DESCRIPTION OF THE TASK => Where a line of the data holds the word "Right", copy that line.

---

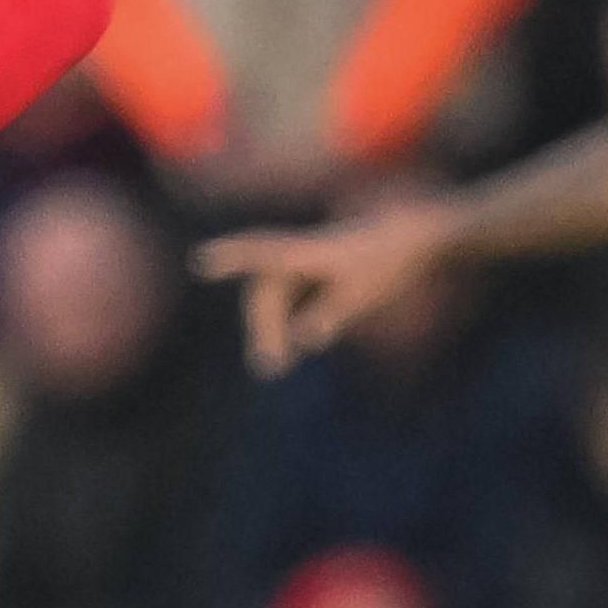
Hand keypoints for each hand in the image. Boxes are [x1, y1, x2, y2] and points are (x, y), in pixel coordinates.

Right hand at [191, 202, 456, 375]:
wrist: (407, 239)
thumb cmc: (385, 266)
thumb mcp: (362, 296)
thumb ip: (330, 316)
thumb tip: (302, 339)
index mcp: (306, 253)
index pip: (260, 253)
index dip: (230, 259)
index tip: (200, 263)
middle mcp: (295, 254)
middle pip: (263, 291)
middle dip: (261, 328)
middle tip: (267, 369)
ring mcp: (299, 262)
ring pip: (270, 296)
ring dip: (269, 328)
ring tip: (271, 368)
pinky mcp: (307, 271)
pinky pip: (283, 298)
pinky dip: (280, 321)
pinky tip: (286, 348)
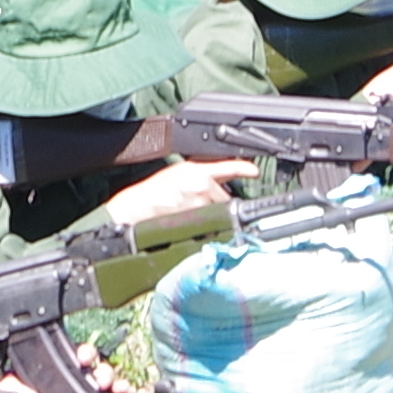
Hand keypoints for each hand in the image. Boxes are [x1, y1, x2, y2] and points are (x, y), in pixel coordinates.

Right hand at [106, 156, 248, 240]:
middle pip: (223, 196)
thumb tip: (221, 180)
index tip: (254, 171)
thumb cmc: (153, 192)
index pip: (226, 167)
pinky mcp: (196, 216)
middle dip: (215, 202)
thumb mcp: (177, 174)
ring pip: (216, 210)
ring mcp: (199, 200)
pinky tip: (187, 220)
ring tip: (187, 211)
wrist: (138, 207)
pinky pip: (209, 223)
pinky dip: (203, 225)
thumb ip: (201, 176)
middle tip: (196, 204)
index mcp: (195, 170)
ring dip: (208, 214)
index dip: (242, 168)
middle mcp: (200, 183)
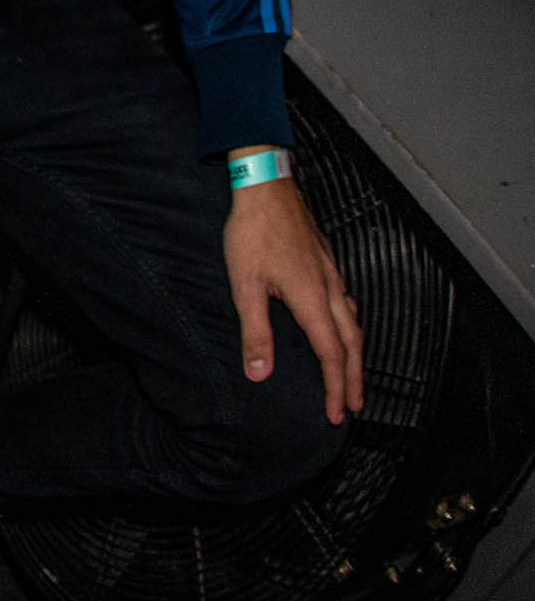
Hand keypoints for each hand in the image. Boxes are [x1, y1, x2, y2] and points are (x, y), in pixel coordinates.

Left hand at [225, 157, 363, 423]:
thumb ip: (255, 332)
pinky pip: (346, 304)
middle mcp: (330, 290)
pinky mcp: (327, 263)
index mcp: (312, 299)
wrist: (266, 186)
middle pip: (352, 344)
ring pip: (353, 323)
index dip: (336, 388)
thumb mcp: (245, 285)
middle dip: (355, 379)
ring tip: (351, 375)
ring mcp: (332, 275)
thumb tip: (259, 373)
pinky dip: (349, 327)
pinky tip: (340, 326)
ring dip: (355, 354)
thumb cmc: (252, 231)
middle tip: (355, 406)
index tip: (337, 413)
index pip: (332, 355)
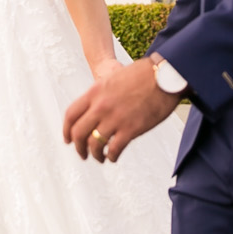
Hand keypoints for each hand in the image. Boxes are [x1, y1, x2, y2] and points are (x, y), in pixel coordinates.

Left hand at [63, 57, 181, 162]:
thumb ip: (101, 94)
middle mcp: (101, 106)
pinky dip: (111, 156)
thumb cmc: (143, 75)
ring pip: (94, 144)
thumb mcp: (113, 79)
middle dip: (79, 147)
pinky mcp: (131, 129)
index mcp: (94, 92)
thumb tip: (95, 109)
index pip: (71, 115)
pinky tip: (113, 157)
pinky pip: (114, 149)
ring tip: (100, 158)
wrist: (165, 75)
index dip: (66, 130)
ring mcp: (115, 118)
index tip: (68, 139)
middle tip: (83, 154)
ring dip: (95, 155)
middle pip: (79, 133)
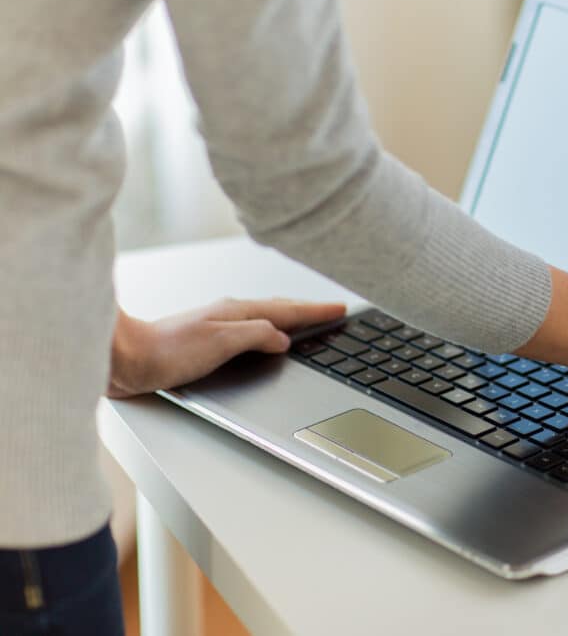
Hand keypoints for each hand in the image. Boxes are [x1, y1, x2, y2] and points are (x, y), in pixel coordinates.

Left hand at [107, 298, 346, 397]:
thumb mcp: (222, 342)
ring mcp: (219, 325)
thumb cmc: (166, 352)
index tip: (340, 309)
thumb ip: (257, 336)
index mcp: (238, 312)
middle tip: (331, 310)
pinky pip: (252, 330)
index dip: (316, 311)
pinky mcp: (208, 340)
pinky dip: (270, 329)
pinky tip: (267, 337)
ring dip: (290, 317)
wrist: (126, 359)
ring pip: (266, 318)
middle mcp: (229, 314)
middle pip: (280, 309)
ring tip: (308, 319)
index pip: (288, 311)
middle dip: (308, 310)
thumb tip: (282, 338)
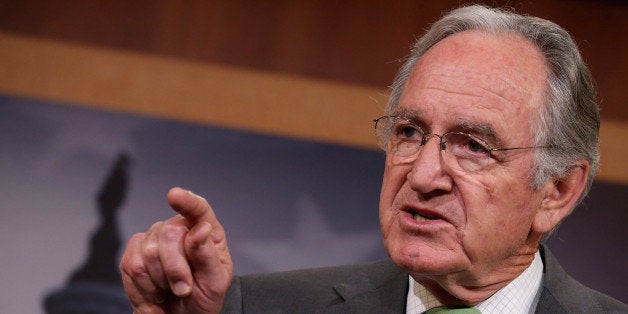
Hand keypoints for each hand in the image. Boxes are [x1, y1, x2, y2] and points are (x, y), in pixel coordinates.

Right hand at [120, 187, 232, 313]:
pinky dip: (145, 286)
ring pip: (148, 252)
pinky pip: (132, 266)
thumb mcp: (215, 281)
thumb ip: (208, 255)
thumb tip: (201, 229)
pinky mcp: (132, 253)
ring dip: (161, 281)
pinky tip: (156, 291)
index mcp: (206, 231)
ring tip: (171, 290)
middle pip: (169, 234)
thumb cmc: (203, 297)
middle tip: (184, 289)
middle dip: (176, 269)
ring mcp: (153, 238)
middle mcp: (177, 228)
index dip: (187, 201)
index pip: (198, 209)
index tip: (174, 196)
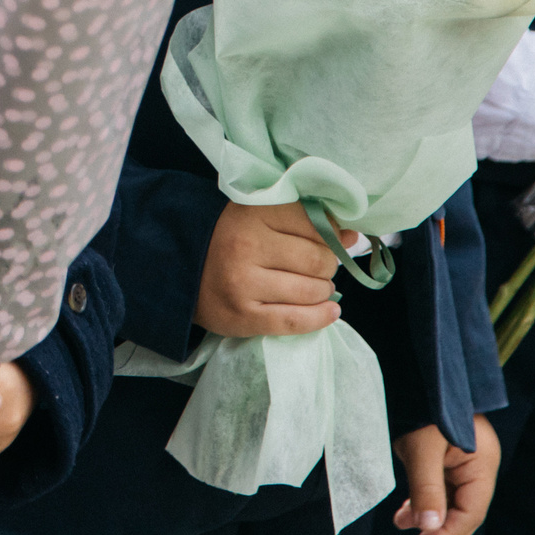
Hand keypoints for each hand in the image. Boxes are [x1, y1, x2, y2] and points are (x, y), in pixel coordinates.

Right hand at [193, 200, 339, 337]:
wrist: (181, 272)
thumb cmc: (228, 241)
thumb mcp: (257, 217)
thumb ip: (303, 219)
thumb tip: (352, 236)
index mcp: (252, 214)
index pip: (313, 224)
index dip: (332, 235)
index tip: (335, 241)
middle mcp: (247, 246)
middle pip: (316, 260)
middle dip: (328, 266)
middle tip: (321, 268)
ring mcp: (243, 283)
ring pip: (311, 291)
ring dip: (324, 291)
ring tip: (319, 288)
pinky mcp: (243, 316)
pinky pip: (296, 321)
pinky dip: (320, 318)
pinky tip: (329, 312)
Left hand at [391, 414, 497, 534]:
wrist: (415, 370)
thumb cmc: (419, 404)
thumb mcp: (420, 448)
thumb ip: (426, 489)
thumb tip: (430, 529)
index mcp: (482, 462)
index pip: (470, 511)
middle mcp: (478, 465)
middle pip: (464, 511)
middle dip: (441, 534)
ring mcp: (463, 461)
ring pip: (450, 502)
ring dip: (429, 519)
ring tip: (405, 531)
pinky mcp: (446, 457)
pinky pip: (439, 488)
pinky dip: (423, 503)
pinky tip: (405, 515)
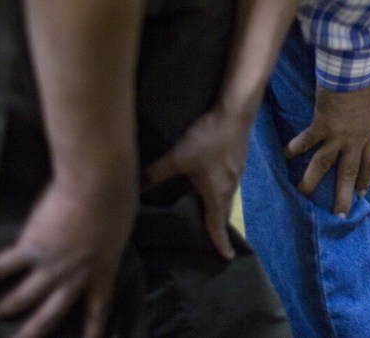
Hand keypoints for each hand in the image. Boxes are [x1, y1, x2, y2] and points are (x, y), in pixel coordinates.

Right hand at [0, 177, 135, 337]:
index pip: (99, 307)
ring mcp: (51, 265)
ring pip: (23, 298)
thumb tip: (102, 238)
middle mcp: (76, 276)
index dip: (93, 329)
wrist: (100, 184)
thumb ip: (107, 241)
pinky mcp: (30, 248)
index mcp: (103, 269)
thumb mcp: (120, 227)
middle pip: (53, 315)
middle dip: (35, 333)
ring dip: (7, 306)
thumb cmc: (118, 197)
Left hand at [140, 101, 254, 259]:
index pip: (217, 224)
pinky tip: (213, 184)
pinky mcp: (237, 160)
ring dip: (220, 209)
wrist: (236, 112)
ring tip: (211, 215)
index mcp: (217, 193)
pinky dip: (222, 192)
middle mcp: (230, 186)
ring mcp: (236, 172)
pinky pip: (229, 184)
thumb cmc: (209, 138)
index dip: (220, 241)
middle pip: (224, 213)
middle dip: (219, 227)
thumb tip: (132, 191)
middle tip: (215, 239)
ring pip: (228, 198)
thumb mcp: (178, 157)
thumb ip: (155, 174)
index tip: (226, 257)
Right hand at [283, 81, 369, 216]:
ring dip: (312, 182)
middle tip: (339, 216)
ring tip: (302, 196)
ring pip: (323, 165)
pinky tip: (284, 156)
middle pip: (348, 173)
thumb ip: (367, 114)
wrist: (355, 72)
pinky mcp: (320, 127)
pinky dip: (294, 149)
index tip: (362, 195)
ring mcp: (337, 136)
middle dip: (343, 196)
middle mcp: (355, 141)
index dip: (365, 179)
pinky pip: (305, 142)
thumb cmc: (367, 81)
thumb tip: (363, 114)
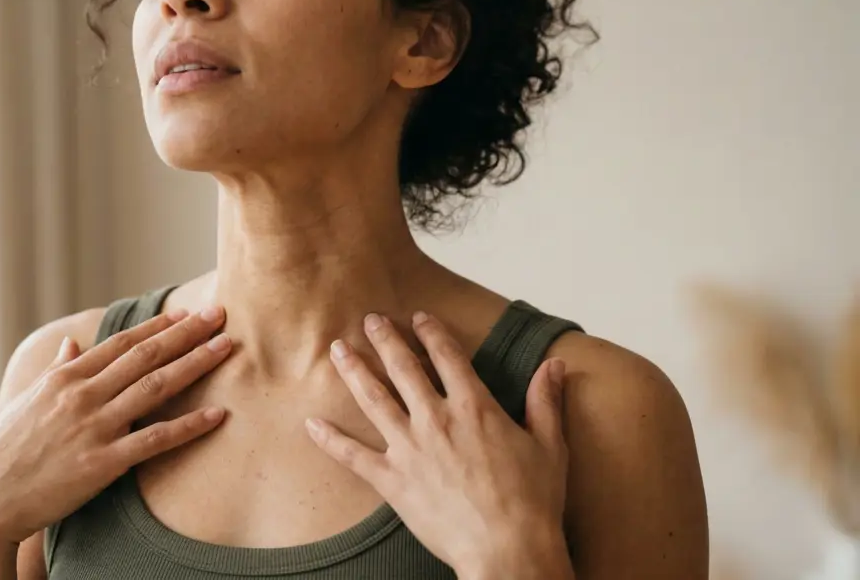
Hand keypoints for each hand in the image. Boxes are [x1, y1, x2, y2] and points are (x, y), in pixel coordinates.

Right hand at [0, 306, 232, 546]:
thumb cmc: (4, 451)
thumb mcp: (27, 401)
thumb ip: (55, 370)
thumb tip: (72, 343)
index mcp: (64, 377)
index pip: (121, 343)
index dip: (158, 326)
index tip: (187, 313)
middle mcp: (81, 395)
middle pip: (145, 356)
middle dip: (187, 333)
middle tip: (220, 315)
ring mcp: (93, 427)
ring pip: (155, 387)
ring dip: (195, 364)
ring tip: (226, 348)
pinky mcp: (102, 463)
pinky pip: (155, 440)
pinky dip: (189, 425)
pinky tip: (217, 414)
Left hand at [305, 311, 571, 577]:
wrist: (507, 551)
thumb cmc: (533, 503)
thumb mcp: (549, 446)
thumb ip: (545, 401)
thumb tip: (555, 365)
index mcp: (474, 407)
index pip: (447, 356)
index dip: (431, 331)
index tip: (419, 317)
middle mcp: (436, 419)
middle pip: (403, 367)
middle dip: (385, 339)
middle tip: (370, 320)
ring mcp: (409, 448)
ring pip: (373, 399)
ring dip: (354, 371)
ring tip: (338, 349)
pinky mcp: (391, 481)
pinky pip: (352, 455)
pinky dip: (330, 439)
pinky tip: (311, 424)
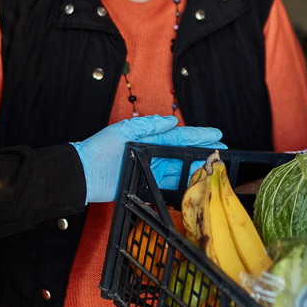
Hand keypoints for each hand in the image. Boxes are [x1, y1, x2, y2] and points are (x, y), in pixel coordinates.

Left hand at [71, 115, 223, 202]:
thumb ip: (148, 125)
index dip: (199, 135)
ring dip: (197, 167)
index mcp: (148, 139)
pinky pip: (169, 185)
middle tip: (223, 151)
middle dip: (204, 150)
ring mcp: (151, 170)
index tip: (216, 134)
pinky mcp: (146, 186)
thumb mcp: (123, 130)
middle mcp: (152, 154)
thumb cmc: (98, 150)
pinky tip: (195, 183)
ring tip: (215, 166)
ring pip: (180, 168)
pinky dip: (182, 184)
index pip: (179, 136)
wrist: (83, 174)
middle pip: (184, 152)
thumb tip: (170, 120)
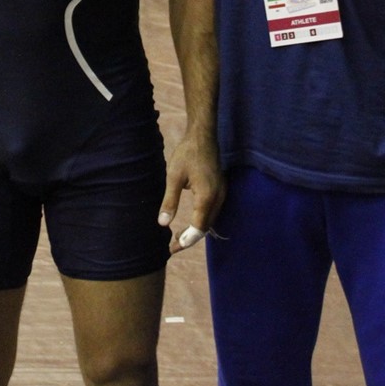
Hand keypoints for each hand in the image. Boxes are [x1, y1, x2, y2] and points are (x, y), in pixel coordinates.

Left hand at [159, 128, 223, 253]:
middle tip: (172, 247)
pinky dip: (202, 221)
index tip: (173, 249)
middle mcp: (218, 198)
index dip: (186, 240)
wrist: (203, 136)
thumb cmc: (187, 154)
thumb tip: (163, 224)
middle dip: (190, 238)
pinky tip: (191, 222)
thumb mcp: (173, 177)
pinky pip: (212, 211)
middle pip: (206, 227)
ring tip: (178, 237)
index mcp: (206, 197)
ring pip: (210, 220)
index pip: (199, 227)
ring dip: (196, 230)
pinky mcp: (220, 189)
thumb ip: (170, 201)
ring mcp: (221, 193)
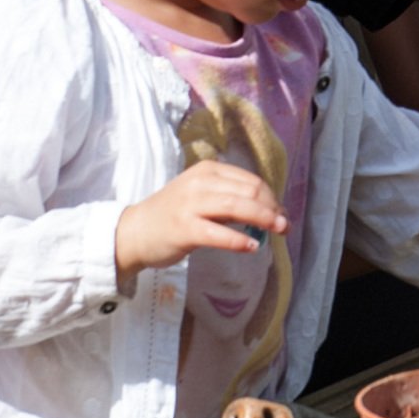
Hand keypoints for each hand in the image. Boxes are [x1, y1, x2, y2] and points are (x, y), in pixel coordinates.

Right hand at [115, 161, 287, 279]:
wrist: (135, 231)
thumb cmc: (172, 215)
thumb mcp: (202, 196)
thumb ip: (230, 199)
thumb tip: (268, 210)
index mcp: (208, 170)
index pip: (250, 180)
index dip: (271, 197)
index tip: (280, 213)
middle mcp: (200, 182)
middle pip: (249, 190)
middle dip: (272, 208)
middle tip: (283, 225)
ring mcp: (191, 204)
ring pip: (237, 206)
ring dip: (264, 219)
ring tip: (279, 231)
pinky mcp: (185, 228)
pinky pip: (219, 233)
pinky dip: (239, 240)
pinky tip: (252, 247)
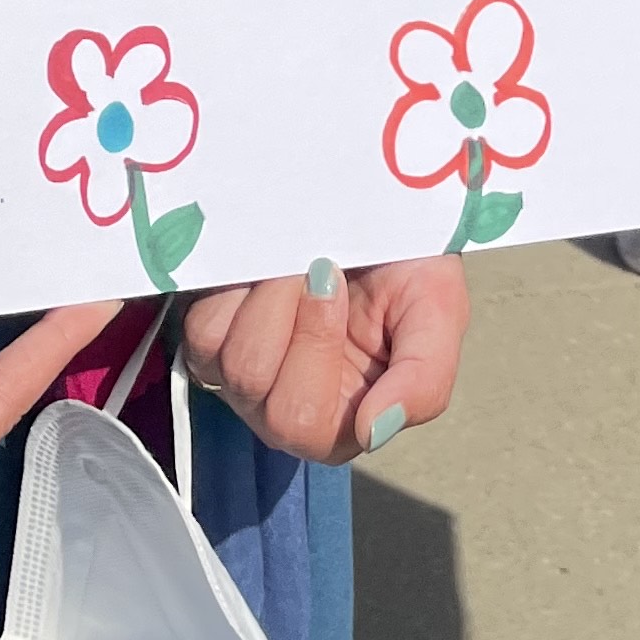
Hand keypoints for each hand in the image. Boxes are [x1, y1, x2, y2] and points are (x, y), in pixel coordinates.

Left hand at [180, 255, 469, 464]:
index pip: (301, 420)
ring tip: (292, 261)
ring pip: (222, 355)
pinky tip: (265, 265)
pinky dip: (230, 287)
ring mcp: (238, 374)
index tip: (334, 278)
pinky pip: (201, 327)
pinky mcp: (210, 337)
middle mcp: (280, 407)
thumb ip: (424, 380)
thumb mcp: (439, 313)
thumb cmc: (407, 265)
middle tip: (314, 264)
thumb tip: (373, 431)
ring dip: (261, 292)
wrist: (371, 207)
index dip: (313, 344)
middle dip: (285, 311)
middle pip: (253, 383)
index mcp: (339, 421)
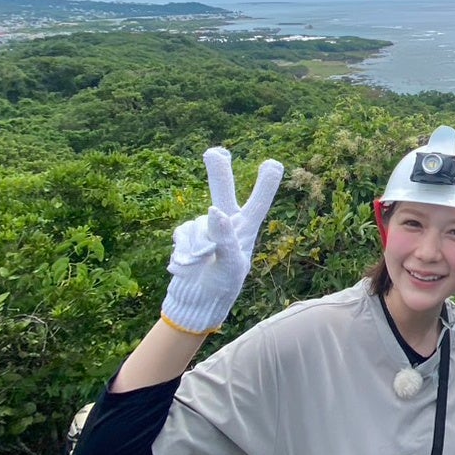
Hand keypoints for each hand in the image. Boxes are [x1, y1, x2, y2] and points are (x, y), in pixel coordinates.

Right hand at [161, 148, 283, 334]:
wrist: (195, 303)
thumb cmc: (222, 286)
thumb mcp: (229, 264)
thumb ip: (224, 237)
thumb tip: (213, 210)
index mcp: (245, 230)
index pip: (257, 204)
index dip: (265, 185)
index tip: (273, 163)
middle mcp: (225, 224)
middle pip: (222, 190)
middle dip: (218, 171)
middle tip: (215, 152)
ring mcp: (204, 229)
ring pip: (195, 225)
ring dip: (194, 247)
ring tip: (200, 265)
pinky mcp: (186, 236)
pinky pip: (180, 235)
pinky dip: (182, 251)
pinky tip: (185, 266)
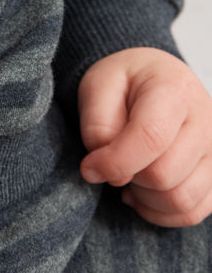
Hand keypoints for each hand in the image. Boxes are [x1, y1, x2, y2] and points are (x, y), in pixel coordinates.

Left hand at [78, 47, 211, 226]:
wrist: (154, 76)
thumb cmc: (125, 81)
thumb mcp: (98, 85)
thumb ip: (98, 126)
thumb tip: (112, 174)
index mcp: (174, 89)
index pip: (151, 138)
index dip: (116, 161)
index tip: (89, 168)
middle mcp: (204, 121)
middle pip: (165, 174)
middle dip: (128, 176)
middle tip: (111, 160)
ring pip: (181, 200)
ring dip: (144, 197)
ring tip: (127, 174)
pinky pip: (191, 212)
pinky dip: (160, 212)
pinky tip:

---

TASK OUTPUT =>
Right hand at [191, 202, 456, 375]:
Right hand at [106, 156, 248, 240]:
Right hand at [120, 187, 232, 313]:
Right hand at [193, 200, 339, 337]:
Right hand at [0, 177, 135, 337]:
Right hand at [283, 81, 369, 216]:
Right hand at [0, 306, 232, 546]:
Right hand at [115, 161, 287, 279]:
Right hand at [161, 148, 283, 334]:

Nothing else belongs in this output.